▶ Task objective
Transcribe everything in the LNG sale agreement passage from "The form of the Total LNG SPA also" down to "rights and requirements.".

▶ Reading passage
--- START ---
The price for LNG sold under the Total LNG SPA will be the lesser of a price based on the final settlement price for the New York Mercantile Exchange’s Henry Hub natural gas futures contract for the month of delivery, plus a premium and a price based on the sum of certain costs and expenses of the Partnership and its subsidiaries and certain proceeds required under financing arrangements, subject to certain adjustments described in the form of the Total LNG SPA.

 

The form of the Total LNG SPA also includes provisions regarding ACQ adjustments, suspension rights, failure to take LNG, failure to deliver LNG, inspection rights, force majeure, cool-downs, gas-ups, title and risk of loss transfers, invoicing and payment, berthing, loading and demurrage, testing and measurement standards, confidentiality, cross-default provisions in respect of the Partnership Agreement, termination rights and other rights and requirements.

 

Form of Tellurian LNG SPA

 

Subject to the terms and conditions of the form of the Tellurian Contribution Agreement, upon the occurrence of the Phase 1 FID Date, the Tellurian Limited Partner or its affiliate (the “Tellurian Buyer”) and Driftwood LNG will enter into an LNG sale and purchase agreement (the “Tellurian LNG SPA”), pursuant to which the Tellurian Buyer will have the right to purchase from Driftwood LNG approximately 2.0 mtpa of LNG from the Driftwood terminal.
--- END ---
▶ Records
--- START ---
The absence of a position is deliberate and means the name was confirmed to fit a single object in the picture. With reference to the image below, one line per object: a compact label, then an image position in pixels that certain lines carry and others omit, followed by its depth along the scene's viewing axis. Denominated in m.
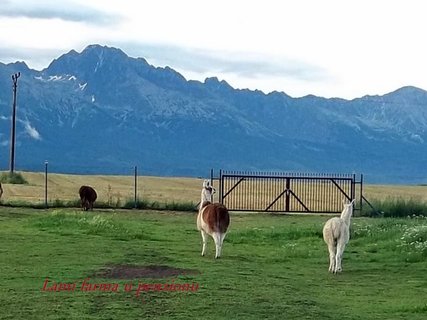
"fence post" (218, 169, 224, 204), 46.62
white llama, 21.56
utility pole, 67.42
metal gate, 48.25
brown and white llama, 23.73
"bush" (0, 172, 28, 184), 68.94
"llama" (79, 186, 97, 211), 43.75
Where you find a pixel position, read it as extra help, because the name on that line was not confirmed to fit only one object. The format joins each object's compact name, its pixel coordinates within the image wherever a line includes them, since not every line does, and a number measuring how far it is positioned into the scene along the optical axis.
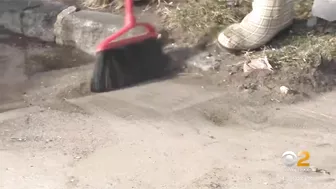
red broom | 3.32
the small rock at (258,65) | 3.31
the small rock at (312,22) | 3.64
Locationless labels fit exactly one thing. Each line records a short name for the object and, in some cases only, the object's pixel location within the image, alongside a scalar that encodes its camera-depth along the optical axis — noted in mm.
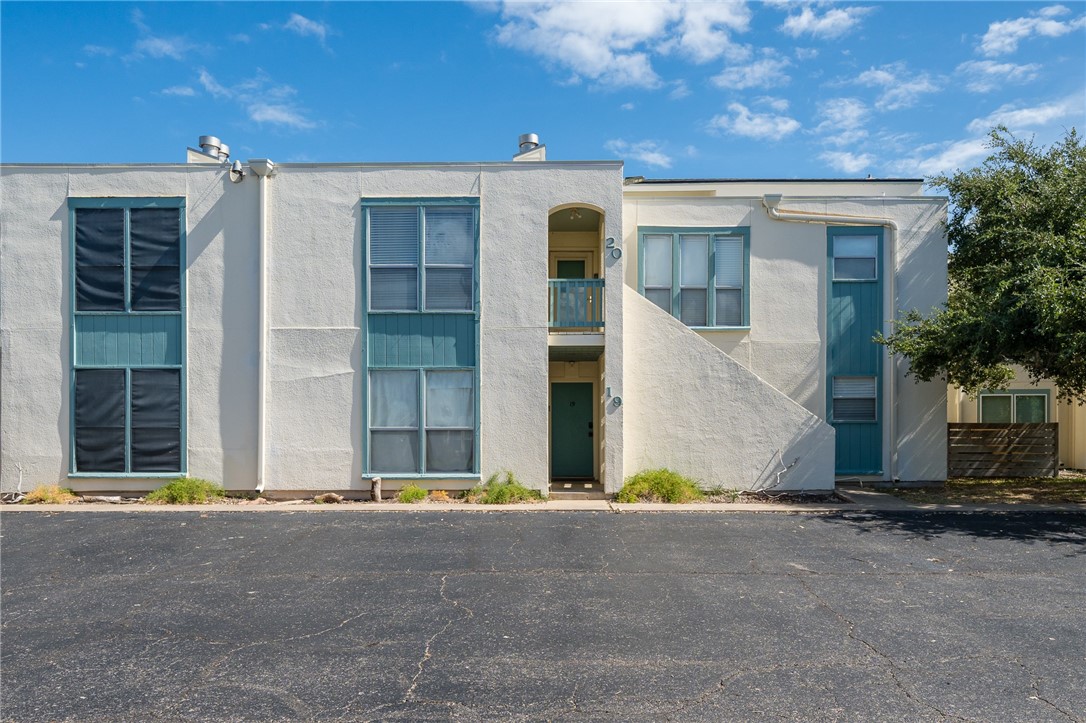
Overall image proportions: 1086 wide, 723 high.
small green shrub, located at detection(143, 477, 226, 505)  12633
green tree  10969
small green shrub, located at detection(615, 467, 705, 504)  12594
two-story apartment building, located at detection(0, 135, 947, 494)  13031
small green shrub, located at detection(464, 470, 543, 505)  12516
--- END ---
▶ Exercise result
The form of the Total LNG SPA also includes provisions regarding ACQ adjustments, suspension rights, failure to take LNG, failure to deliver LNG, inspection rights, force majeure, cool-downs, gas-ups, title and risk of loss transfers, invoicing and payment, berthing, loading and demurrage, testing and measurement standards, confidentiality, cross-default provisions in respect of the Partnership Agreement, termination rights and other rights and requirements.